Em reuniões de vendas, ligações e trocas de mensagens, o cliente fala tudo: objeções reais, concorrentes que está avaliando, prazo de decisões, orçamentos que ainda não foram aprovados. São dados de pipeline, de inteligência competitiva e de timing. E nenhum deles vai automaticamente para o CRM.
O que vai para o CRM é o que o vendedor lembrou de digitar depois da reunião, no meio de outras inúmeras tarefas. Ou seja, é um recorte parcial e até defasado da realidade. E é sobre esse recorte que gestores fazem forecast, CS prioriza contas em risco e CROs projetam as próximas receitas.
É aí, diante desses pontos desfalcados, que Revenue Intelligence aparece com a capacidade de transformar interações comerciais em dados estruturados que alimentam decisões estratégicas, transformando todo o ciclo de vendas e receitas de uma empresa.
Enquanto o BI parte de informações já registradas, Revenue Intelligence captura o dado no momento em que ele nasce, seja em uma fala do cliente ou nos padrões que só aparecem quando você junta centenas de conversas e consegue enxergar o que está acontecendo de verdade.
Além disso, essa inteligência não serve só para vendas. Ela conecta o que o cliente diz na prospecção com o que o CS precisa saber para a retenção, conecta o padrão de objeções com o conteúdo que o marketing deve produzir. Ou seja, é uma inteligência compartilhada entre times que, muitas vezes, operam de forma segmentada.
Empresas B2B com vendas complexas geram diariamente um volume imenso de dados não estruturados. Cada interação comercial contém informações valiosas sobre o mercado, concorrência, comportamento de compra do cliente e possíveis gargalos processuais.
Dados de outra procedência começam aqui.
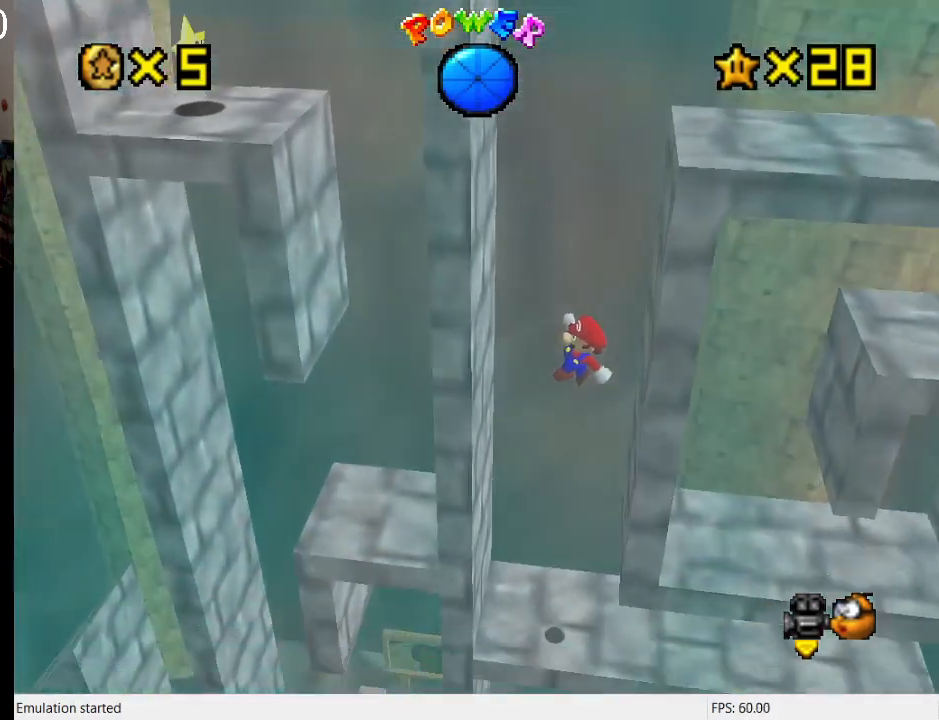
{"buttons": [], "left_stick": "center", "right_stick": "center", "events": [[200, "SQUARE", "down"], [200, "left_stick", "center"], [333, "SQUARE", "up"]]}
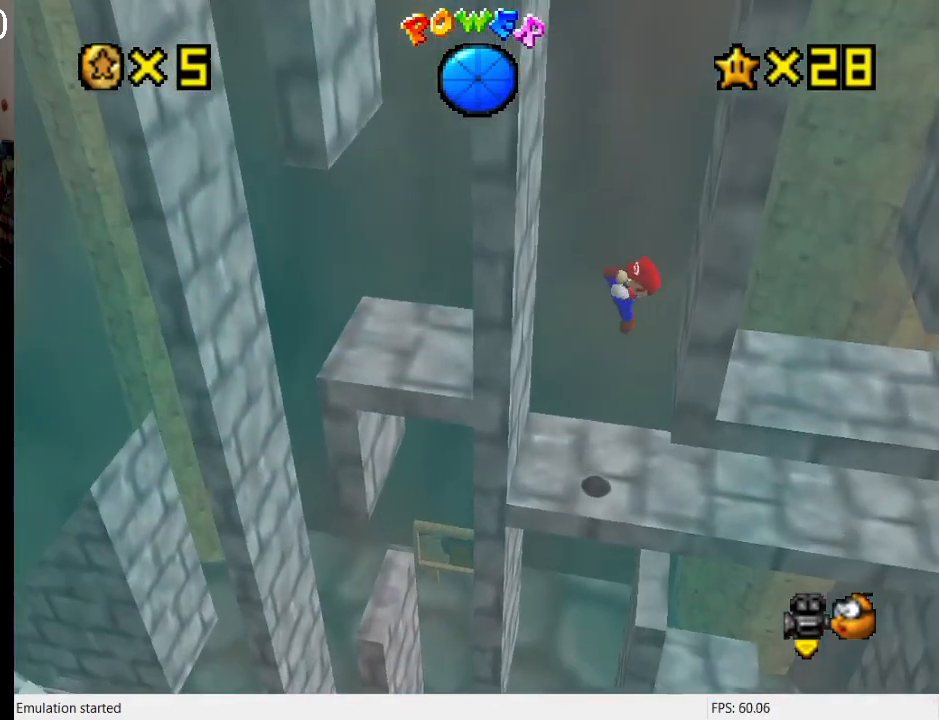
{"buttons": [], "left_stick": "center", "right_stick": "center", "events": [[33, "left_stick", "right"], [367, "left_stick", "center"], [433, "CROSS", "down"], [500, "CROSS", "up"]]}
O desafio é que, frequentemente, esse dado é tratado apenas como parte de uma conversa.
Quando você começa a estruturar esse dado com segurança e integração aos sistemas que já existem, a área de vendas passa a funcionar como um centro de dados no sentido estratégico: um lugar de onde saem insights que orientam decisões estratégicas de toda a empresa.
Porém, é muito importante ressaltar que dados sem segurança não são ativos, são riscos. Sempre que se fala em captura de conversas, a pergunta sobre segurança é imediata (e legítima). A conversa com o cliente talvez seja o ativo mais sensível de uma operação comercial, tratar esse dado com o mesmo rigor que se trata uma base financeira é o mínimo que qualquer empresa séria deveria exigir das ferramentas que adota.
Por fim, as melhores informações sobre o seu cliente já estão na sua empresa, nas conversas e trocas que acontecem todos os dias. A questão é o que você está fazendo com elas. Sempre lembrando que criptografia e conformidade com a LGPD não são diferenciais, são requisitos. Qualquer plataforma que trata Revenue Intelligence com seriedade precisa ter isso como ponto de partida.